長野原町は、ジミントウが巾を利かす狭い地域であり、だれが何を言ったかがすぐわかってしまうところで、うかつに民主党の政策に賛成などと言ったら何をされるかわからず、賛成でもとてもしゃべるわけにはいかず、結局、メディア出演してしゃべるのは、地元で実力を持つジミントウ系のおじさんおばさんってことになる。
もうすでに使われた3217億円の税金は、どういう風に使われたのかが、とても気になる。使い道を全く不明として、すませられる問題ではない。工事の費用がいくらで、立ち退きの費用がいくらなのか、すべて明細を明らかにするべきだ。そのうえで、あまりにも多くをもらった人は返却もありうるのではないか。10億円の立ち退き料では、国民は納得しないだろう。そして、立ち退き料は、公平を規すべきだ。
あと、気になることは、立ち退き料は、下流都県が払うことになっていることなのに、それが、いくらなのかもハッキリさせていないということは、なぜなのか。あとから、下流都県に請求書が回るということなのか、または、私たちの税金で、多額な不足金を埋めるということなのだろうか。とにかく、国交省は、使途明細をハッキリと国民に示さなくてはならない。
地元の方は、残りの本体工事費1400億円をあてにしているとのことだが、ここから、地元に落ちるお金は、作業員が、弁当を買ったり衣類を買ったりの消費にすぎないわけで、大したものであろうはずもなく、ダムが仕上がった時には、その消費もピタリとなくなる。1400億円でダムは仕上がるはずもないけど、いずれにしても、本体工事から落ちてくるお金は、大したものではない。

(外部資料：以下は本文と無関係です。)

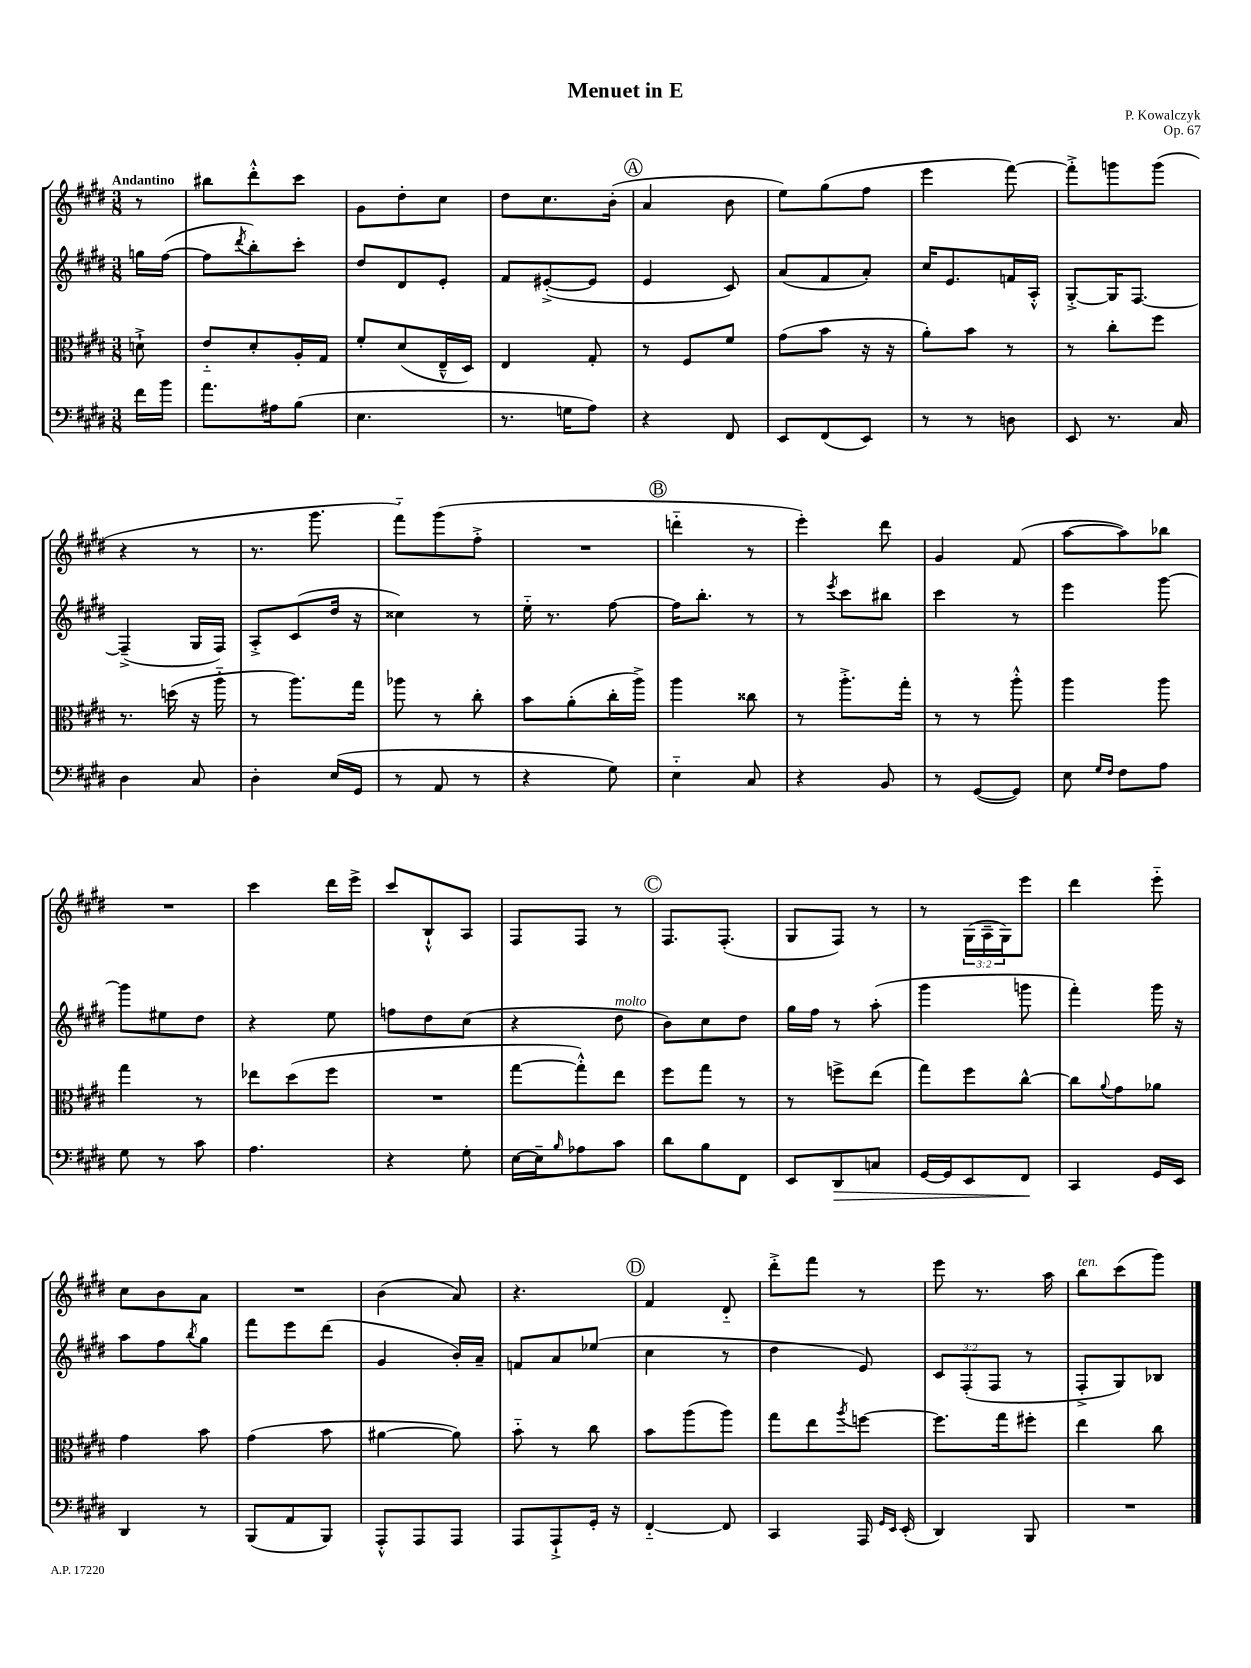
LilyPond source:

\header { title = "Menuet in E" composer = "P. Kowalczyk" opus = "Op. 67" }
<<
\new StaffGroup <<
\new Staff = "s0" {
    \clef treble \key e \major \numericTimeSignature \time 3/8 \override Staff.TupletNumber.text = #tuplet-number::calc-fraction-text \partial 8 \tempo "Andantino"
    r8 |
    bis''8 dis'''8-.-^ cis'''8 |
    gis'8 dis''8-. cis''8 |
    dis''8 cis''8. b'16-.( |
    \mark \markup { \circle "A" } a'4 b'8 |
    e''8) gis''8( fis''8 |
    e'''4 fis'''8~) |
    fis'''8-.-> g'''8 g'''8( |
    r4 r8 |
    r8. gis'''8. |
    fis'''8-_) gis'''8( fis''8-.-> |
    R4. |
    \mark \markup { \circle "B" } d'''4-_ r8 |
    e'''4-.) dis'''8 |
    gis'4 fis'8( |
    a''8~ a''8) bes''8 |
    R4. |
    cis'''4 dis'''16 e'''16-> |
    cis'''8 b8-!-^ a8 |
    fis8 fis8 r8 |
    \mark \markup { \circle "C" } fis8. fis8.-.( |
    gis8 fis8) r8 |
    r8 \tuplet 3/2 { gis16( a16-- gis16) } e'''8 |
    dis'''4 e'''8-_ |
    cis''8 b'8 a'8 |
    R4. |
    b'4( a'8) |
    r4. |
    \mark \markup { \circle "D" } fis'4 dis'8-_ |
    dis'''8-.-> fis'''8 r8 |
    e'''8 r8. a''16 |
    b''8^\markup { \italic "ten." } cis'''8( gis'''8) \bar "|." |
}
\new Staff = "s1" {
    \clef treble \key e \major \numericTimeSignature \time 3/8 \override Staff.TupletNumber.text = #tuplet-number::calc-fraction-text \partial 8
    g''16 fis''16~( |
    fis''8 \acciaccatura { dis'''8 } b''8-.) cis'''8-. |
    dis''8 dis'8 e'8-. |
    fis'8 eis'8~-.->( eis'8 |
    \mark \markup { \circle "A" } e'4 cis'8) |
    a'8( fis'8 a'8-.) |
    cis''16 e'8. f'16 a16-.-^ |
    gis8~-.-> gis16 fis8.~ |
    fis4--->( gis16 fis16) |
    a8-.-> cis'8( dis''16 r16 |
    cisis''4) r8 |
    e''16-_ r8. fis''8~ |
    \mark \markup { \circle "B" } fis''16 b''8.-. r8 |
    r8 \acciaccatura { e'''8 } cis'''8 bis''8 |
    cis'''4 r8 |
    e'''4 gis'''8~ |
    gis'''8 eis''8 dis''8 |
    r4 e''8 |
    f''8 dis''8 cis''8( |
    r4 dis''8^\markup { \italic "molto" } |
    \mark \markup { \circle "C" } b'8) cis''8 dis''8 |
    gis''16 fis''16 r8 a''8-.( |
    gis'''4 g'''8 |
    fis'''4-.) gis'''16 r16 |
    a''8 fis''8 \acciaccatura { b''8 } gis''8 |
    fis'''8 e'''8 dis'''8( |
    gis'4 b'16-.) a'16-- |
    f'8 a'8 ees''8( |
    \mark \markup { \circle "D" } cis''4 r8 |
    dis''4 e'8) |
    \tuplet 3/2 { cis'8 fis8-.( fis8 } r8 |
    fis8-.-> gis8) bes8 \bar "|." |
}
\new Staff = "s2" {
    \clef alto \key e \major \numericTimeSignature \time 3/8 \partial 8
    d'8-!-> |
    e'8-_ dis'8-. a16-. gis16 |
    fis'8-. dis'8( e16---^ dis16) |
    e4 gis8-. |
    \mark \markup { \circle "A" } r8 fis8 fis'8 |
    gis'8( b'8 r16 r16 |
    a'8-.) b'8 r8 |
    r8 cis''8-. fis''8 |
    r8. d''16( r16 a''16-_ |
    r8 a''8.) gis''16 |
    aes''8 r8 cis''8-. |
    b'8 a'8-.( cis''16-. a''16->) |
    \mark \markup { \circle "B" } a''4 cisis''8 |
    r8 a''8.-.-> gis''16-. |
    r8 r8 a''8-.-^ |
    a''4 a''8 |
    gis''4 r8 |
    ees''8 dis''8( fis''8 |
    R4. |
    gis''8~ gis''8-.-^) e''8 |
    \mark \markup { \circle "C" } fis''8 gis''8 r8 |
    r8 f''8-> e''8( |
    gis''8) fis''8 cis''8~-^ |
    cis''8 \appoggiatura { a'8 } gis'8 aes'8 |
    gis'4 b'8 |
    gis'4( b'8 |
    ais'4~ ais'8) |
    b'8-_ r8 cis''8 |
    \mark \markup { \circle "D" } b'8 a''8( a''8) |
    gis''8 e''8 \acciaccatura { a''8 } f''8~ |
    f''8. gis''16 fis''8-. |
    e''4 cis''8 \bar "|." |
}
\new Staff = "s3" {
    \clef bass \key e \major \numericTimeSignature \time 3/8 \partial 8
    fis'16 b'16 |
    a'8. ais16 b8( |
    e4. |
    r8. g16 a8) |
    \mark \markup { \circle "A" } r4 fis,8 |
    e,8 fis,8( e,8) |
    r8 r8 d8 |
    e,8 r8. cis16 |
    dis4 cis8 |
    dis4-. e16( gis,16 |
    r8 a,8 r8 |
    r4 gis8) |
    \mark \markup { \circle "B" } e4-_ cis8 |
    r4 b,8 |
    r8 gis,8~( gis,8) |
    e8 \grace { gis16 fis16 } fis8 a8 |
    gis8 r8 cis'8 |
    a4. |
    r4 gis8-. |
    e16~ e16-- \grace { b16 } aes8 cis'8 |
    \mark \markup { \circle "C" } dis'8 b8 fis,8 |
    e,8 dis,8\> c8 |
    gis,16~ gis,16 e,8 fis,8\! |
    cis,4 gis,16 e,16 |
    dis,4 r8 |
    b,,8( a,8 b,,8) |
    a,,8-.-^ a,,8 a,,8 |
    a,,8 a,,8-!-> gis,16-. r16 |
    \mark \markup { \circle "D" } fis,4~-_ fis,8 |
    cis,4 a,,16 \grace { gis,16 e,16 } e,16-.( |
    dis,4) b,,8 |
    R4. \bar "|." |
}
>>
>>
\layout { \context { \Score \remove "Bar_number_engraver" } }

そして、ダムが仕上がった後に、ダム湖畔の温泉宿観光地となるつもりだそうだけど、温泉を楽しみたいお客は、風光明媚な自然の中でくつろぎたいわけで、情緒のないコンクリートダム湖畔の温泉宿へ行きたいと思う人は、まずいないのではないかと思う。ということは、温泉宿として活路が開けるかどうかははなはだしく疑問なのだ。
とにかく、『八ツ場ダム』は、国民から見て、税金を官僚ルートの胃袋に捨てて借金を背負うようなことで、どこから見ても中止すべきものであり、やはり、なるだけ早く中止に向かっての手続きを進めるべきだと思う。一時は、地元の事情を考慮して、ゆっくりでもいいかなと思ったけれども。
あと、『高速道路』『日航』と、国交省の税金収奪事業があるわけだけど、前原国交相は、『高速道路』は、前政権が決定したことは踏襲するなどと、『八ツ場ダム』とまったく整合性のとれない発言をしているし、『日航』は、自己再建させるなどと言っているし、官僚の大口税金収奪事業には切り込まずに、どうも、『八ツ場ダム』だけの中止で、終らせそうな気配を感じるわけで、ハラハラしている。
民主党は、『高速道路』『日航』を精査して、止めるべきはやめるという政治決断を早く発揮するべきで、それができないなら、官僚主導の税金食いは止められないわけで、民主党の政治主導は空念仏になってしまう。国民の落胆は大きい。私たちには、民主党しかいない。国民が付いていると思って、ぜひ、頑張ってもらいたい。